- What is being asked
Your output must match the records below character for character.

-=-=-

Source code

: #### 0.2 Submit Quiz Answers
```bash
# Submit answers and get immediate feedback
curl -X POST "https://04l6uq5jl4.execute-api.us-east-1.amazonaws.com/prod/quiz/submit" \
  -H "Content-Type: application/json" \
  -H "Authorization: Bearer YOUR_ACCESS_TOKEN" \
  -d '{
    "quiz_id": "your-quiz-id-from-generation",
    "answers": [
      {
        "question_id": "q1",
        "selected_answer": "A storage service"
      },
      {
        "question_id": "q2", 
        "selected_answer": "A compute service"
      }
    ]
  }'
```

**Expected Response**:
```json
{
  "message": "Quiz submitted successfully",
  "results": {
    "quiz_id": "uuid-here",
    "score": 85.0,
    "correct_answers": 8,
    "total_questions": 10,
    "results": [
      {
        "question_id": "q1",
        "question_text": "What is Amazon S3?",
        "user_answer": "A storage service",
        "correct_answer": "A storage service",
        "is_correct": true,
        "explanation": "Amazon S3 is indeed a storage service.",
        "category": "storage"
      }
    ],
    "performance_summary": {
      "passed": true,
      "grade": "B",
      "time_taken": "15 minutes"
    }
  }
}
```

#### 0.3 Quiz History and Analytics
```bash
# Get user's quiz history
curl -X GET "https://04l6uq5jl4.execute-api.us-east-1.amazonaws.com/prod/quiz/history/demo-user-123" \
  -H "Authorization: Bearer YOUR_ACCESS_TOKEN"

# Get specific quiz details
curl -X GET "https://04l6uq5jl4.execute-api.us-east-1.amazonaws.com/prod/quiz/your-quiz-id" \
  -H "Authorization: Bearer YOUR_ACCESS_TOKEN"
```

-=-=-

- Problem solution
Source code

: #### 0.2 Submit Quiz Answers
```bash
# Submit answers and get immediate feedback
curl -X POST "https://04l6uq5jl4.execute-api.us-east-1.amazonaws.com/prod/quiz/submit" \
  -H "Content-Type: application/json" \
  -H "Authorization: Bearer YOUR_ACCESS_TOKEN" \
  -d '{
    "quiz_id": "your-quiz-id-from-generation",
    "answers": [
      {
        "question_id": "q1",
        "selected_answer": "A storage service"
      },
      {
        "question_id": "q2", 
        "selected_answer": "A compute service"
      }
    ]
  }'
```

**Expected Response**:
```json
{
  "message": "Quiz submitted successfully",
  "results": {
    "quiz_id": "uuid-here",
    "score": 85.0,
    "correct_answers": 8,
    "total_questions": 10,
    "results": [
      {
        "question_id": "q1",
        "question_text": "What is Amazon S3?",
        "user_answer": "A storage service",
        "correct_answer": "A storage service",
        "is_correct": true,
        "explanation": "Amazon S3 is indeed a storage service.",
        "category": "storage"
      }
    ],
    "performance_summary": {
      "passed": true,
      "grade": "B",
      "time_taken": "15 minutes"
    }
  }
}
```

#### 0.3 Quiz History and Analytics
```bash
# Get user's quiz history
curl -X GET "https://04l6uq5jl4.execute-api.us-east-1.amazonaws.com/prod/quiz/history/demo-user-123" \
  -H "Authorization: Bearer YOUR_ACCESS_TOKEN"

# Get specific quiz details
curl -X GET "https://04l6uq5jl4.execute-api.us-east-1.amazonaws.com/prod/quiz/your-quiz-id" \
  -H "Authorization: Bearer YOUR_ACCESS_TOKEN"
```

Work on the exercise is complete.